Depending on the configuration of the press, you may require two operators: one to pack and unpack the parts and the other to control printing functions. Even with the most sophisticated automated pad-printing systems, you will need somebody to keep an eye on the machine when it's in use to ensure that it's operating properly and delivering the desired print quality.


Packaging and cleanliness of components


Being able to move parts freely to and from the press is only part of the equation for efficient production. Unless these parts are immediately ready for printing, having them on hand at the press becomes meaningless. The two main concerns you have in terms of part readiness are packaging and cleanliness.

Packaging The vast majority of parts that are pad printed are made of plastic and typically arrive packed in a plastic bag that is sealed in a cardboard box. With this double packaging, removing parts for printing can create a bottleneck. Because pad printing is best carried out as a continuous process, individually unpacking and printing one component at a time can lead to a slow or erratic pace and eventually can cause print problems. However, by establishing a part-unpacking routine as a separate step prior to production, you can eliminate these problems.

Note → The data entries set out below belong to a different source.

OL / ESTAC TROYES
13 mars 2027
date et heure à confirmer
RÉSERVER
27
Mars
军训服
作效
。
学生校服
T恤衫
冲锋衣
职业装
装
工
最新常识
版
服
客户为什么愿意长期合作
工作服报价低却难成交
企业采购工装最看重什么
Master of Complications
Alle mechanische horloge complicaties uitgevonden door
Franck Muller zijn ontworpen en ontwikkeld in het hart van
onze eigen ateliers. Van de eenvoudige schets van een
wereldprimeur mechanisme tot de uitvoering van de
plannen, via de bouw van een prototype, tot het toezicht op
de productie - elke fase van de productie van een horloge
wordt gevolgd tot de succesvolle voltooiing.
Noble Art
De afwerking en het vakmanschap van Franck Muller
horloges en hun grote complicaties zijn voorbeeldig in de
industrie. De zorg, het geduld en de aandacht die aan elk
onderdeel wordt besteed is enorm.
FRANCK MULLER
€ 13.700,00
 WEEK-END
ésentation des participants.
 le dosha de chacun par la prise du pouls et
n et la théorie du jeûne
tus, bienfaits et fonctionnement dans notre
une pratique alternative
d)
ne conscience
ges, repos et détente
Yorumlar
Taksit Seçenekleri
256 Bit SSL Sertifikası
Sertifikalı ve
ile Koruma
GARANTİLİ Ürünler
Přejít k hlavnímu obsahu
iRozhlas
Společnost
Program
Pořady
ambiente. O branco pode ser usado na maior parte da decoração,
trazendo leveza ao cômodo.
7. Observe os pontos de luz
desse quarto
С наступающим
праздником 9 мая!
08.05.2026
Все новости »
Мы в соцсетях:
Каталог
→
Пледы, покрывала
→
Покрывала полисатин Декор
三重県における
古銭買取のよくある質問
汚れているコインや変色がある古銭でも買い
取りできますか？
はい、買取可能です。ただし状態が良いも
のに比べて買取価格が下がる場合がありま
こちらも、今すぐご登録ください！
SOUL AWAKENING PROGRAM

The plastic bags in which parts are generally packaged lead to another concern as well. These bags are normally polypropylene or polyethylene, and separating them from the parts they contain is an excellent means of generating static on the parts. This static can have an adverse effect on the print quality, causing ink to spiderweb across the parts during printing and fail to adhere. Static also attracts dust and debris that can further diminish print quality. We'll look at this problem more closely in a following section.


Cleanliness Once you have parts unpacked, the surface condition of those parts becomes a crucial consideration. Each part must be free of contaminants that can affect ink adhesion. Contamination can be as simple as a fingerprint or leaching of plasticizers or other additives in plastic materials.